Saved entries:
====

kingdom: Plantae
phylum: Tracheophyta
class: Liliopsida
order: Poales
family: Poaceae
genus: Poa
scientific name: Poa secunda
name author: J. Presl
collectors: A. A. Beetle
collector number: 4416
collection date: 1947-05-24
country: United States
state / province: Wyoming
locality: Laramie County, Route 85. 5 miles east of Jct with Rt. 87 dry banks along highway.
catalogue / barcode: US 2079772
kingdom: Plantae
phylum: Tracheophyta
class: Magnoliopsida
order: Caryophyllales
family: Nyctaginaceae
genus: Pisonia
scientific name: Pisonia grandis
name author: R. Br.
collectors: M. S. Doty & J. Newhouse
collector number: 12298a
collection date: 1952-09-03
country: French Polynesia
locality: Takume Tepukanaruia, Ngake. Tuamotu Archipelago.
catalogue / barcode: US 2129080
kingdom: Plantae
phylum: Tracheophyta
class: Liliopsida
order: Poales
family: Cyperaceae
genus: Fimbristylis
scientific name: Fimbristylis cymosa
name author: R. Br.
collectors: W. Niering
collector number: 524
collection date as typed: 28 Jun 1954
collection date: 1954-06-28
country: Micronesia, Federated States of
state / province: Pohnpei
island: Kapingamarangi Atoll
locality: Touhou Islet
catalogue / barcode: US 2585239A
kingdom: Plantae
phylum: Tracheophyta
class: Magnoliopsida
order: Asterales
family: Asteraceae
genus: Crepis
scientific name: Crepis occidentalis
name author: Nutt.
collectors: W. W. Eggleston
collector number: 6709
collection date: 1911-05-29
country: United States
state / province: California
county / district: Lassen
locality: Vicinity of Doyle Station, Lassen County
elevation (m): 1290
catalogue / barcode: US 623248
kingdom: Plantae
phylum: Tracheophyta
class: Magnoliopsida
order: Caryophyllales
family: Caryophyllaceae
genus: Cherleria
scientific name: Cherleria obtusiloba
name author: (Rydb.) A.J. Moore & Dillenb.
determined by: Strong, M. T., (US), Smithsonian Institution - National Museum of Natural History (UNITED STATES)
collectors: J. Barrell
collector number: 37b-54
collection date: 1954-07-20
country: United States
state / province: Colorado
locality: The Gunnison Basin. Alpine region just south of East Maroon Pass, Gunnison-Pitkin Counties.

====

• [What is expected]
Copy the material from its first line through the line with "state / province: Wyoming", swapping "collectors" for "collected by" and leaving everything else as it is.

• [Answer for this exercise]
kingdom: Plantae
phylum: Tracheophyta
class: Liliopsida
order: Poales
family: Poaceae
genus: Poa
scientific name: Poa secunda
name author: J. Presl
collected by: A. A. Beetle
collector number: 4416
collection date: 1947-05-24
country: United States
state / province: Wyoming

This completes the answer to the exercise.